The Best Investments We Made After Gastric Sleeve Surgery

Post-op life comes with a certain amount of spending — supplements, new clothing as your size changes, kitchen equipment, and various tools that promise to make things easier. Some of it is genuinely worth it. Some of it isn’t.

Here’s our honest breakdown of the things we’ve spent money on and whether they were worth it.

Worth It

A good quality blender was one of the earliest and most useful purchases — essential in the liquid and pureed stages, and still useful for protein shakes and soups long after. It’s not a glamorous purchase but it gets used constantly.

A meat thermometer sounds trivial but has changed how we cook. No more guessing whether chicken is cooked through, no more overcooking to be safe. Properly cooked, tender protein is significantly easier to eat post-sleeve, and this is the tool that makes it consistent.

Portion-sized containers for meal prep — the kind that actually seal properly and stack neatly — make the batch cooking approach genuinely practical rather than a frustrating exercise in finding lids. Worth spending a bit more on decent ones.

A bariatric-specific multivitamin rather than a standard supermarket one. The absorption rates and formulations are significantly better, and given that supplements are a permanent fixture of post-op life, the quality matters.

Less Worth It

Bariatric-branded protein shakes and speciality foods from dedicated bariatric shops tend to be significantly more expensive than comparable products from mainstream suppliers. The branding is reassuring but the products aren’t always meaningfully better.
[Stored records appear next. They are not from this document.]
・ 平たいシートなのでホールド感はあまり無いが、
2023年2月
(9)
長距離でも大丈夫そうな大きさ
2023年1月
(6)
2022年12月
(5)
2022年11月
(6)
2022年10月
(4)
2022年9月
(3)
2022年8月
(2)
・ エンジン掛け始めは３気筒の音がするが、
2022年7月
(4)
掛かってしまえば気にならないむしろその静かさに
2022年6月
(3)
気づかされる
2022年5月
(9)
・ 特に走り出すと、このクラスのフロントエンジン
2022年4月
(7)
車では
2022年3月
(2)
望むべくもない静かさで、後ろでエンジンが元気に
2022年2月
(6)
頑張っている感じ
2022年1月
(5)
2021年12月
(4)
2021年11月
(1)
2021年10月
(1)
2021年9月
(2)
Any piece of exercise equipment bought in the early optimistic phase of recovery that became an expensive clothes horse within two months. You know the one.

Disclaimer: This post is based on our personal experience and is intended for general information only. It should not be taken as medical advice. Every journey is different, and it’s important to speak with a qualified healthcare professional about your own circumstances before making any medical decisions.